[Opening Record set section]

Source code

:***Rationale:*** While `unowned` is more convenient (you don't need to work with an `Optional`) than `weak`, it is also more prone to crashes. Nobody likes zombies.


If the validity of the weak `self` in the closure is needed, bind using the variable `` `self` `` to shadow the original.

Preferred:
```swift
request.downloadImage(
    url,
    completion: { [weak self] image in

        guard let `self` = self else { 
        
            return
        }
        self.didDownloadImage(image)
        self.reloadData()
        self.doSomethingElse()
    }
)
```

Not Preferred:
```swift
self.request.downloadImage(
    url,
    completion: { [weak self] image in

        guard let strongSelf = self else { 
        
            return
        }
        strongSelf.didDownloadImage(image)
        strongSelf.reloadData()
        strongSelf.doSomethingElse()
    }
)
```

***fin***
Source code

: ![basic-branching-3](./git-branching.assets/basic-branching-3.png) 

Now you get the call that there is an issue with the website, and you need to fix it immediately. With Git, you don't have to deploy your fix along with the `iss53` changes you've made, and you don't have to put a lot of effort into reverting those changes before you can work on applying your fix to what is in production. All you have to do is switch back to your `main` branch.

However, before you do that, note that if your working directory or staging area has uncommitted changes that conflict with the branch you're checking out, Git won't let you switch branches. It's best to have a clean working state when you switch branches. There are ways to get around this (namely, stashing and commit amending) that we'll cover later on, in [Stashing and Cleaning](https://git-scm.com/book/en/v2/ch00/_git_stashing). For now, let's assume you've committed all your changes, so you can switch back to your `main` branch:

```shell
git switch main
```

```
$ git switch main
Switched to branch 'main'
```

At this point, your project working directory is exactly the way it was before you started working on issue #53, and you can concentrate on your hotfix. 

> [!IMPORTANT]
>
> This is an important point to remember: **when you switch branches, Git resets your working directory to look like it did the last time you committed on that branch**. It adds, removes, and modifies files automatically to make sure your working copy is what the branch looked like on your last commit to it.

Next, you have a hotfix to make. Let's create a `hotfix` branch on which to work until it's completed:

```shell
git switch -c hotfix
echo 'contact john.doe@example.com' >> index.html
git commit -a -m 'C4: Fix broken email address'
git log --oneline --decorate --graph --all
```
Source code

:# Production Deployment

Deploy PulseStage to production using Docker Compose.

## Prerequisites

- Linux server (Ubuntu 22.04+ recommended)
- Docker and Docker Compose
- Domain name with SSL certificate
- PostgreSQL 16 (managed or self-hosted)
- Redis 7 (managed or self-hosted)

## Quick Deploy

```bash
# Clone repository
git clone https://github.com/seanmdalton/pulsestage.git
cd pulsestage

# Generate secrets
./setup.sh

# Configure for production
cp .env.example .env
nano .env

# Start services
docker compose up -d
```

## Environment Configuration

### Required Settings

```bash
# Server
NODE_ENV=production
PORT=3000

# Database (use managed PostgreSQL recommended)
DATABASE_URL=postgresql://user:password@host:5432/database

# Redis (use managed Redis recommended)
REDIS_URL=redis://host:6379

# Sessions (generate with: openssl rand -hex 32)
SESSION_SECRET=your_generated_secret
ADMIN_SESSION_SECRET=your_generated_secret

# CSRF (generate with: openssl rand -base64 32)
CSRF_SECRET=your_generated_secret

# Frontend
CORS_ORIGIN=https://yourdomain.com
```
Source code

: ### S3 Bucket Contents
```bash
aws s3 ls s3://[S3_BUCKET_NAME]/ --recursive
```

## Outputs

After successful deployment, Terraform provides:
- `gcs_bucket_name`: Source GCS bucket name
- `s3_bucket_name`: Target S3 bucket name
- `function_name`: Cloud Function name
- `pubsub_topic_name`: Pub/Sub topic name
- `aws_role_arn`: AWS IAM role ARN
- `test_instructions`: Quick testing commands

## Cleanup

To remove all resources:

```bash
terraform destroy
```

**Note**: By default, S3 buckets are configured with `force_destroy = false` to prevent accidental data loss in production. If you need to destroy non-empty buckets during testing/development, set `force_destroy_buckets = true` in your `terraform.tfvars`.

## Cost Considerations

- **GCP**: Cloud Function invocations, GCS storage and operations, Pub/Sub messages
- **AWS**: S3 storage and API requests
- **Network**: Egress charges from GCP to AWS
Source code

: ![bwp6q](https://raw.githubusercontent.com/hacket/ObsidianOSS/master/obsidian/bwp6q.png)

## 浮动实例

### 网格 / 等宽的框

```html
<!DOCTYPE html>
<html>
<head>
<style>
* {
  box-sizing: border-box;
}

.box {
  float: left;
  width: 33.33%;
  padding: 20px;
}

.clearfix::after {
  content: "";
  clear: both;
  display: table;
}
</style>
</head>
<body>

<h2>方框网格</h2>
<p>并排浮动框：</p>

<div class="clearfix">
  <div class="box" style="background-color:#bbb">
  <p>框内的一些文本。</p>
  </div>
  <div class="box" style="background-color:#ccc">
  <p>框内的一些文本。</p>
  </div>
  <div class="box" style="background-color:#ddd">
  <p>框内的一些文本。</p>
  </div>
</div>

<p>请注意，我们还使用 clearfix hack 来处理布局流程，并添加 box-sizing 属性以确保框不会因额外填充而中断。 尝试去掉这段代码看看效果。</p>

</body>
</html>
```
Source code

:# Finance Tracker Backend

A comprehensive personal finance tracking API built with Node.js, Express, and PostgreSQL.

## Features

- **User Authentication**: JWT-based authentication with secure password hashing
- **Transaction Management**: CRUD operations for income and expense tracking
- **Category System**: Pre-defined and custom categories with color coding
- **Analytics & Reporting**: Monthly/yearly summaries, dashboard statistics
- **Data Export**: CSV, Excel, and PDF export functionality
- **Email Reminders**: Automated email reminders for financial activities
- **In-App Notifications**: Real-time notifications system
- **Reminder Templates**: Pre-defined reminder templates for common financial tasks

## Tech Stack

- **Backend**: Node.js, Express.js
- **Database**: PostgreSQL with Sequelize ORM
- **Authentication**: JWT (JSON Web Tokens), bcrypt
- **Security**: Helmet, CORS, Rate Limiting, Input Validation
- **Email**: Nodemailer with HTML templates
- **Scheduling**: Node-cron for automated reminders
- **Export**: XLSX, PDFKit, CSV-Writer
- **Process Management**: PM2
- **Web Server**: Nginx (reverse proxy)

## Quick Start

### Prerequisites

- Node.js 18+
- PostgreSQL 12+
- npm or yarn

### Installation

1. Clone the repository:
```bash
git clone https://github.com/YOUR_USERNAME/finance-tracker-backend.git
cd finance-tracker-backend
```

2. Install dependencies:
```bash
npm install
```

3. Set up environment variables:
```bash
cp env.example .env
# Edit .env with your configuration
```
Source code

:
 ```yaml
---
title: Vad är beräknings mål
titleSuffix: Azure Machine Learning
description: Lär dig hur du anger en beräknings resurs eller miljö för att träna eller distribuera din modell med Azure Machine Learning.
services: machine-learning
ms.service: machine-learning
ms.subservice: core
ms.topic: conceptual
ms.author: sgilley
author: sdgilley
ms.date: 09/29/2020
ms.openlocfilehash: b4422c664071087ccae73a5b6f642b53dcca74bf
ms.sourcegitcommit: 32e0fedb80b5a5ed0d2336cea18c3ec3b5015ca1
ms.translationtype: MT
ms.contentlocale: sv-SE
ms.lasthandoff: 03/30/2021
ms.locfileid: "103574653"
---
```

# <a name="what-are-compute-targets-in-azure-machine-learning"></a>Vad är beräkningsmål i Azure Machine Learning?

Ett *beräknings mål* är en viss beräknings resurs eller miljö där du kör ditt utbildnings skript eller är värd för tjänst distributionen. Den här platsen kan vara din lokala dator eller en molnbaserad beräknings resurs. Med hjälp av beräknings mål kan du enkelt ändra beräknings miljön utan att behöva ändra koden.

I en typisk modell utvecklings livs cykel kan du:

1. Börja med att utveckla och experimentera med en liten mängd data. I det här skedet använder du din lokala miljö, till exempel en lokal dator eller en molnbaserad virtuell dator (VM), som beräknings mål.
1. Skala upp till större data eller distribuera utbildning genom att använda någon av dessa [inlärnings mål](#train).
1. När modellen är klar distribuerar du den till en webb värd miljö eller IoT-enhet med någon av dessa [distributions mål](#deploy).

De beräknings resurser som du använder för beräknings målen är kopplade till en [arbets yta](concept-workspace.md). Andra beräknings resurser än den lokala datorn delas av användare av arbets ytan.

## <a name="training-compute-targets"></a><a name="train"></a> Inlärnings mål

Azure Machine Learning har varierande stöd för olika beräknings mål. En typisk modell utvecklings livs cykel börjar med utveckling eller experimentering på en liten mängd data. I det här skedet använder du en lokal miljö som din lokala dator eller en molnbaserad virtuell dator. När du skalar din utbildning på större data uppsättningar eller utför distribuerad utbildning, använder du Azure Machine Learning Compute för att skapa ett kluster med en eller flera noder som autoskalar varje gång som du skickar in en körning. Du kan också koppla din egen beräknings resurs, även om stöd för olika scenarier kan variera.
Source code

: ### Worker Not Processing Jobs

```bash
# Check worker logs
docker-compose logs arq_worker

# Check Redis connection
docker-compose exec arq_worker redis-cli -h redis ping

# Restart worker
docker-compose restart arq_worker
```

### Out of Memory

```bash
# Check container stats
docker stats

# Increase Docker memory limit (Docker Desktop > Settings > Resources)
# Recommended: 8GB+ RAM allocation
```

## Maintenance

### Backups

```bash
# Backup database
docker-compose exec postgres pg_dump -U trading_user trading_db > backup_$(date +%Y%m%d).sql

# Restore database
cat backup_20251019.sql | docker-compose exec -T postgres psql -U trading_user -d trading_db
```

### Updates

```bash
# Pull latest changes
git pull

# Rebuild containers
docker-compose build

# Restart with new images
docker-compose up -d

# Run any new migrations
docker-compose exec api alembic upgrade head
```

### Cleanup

[Closing Record set section]

# [Work order]
Filter the data for the string "head". Copy each matching line.

# [Result of the exercise]
<head>
</head>
docker-compose exec api alembic upgrade head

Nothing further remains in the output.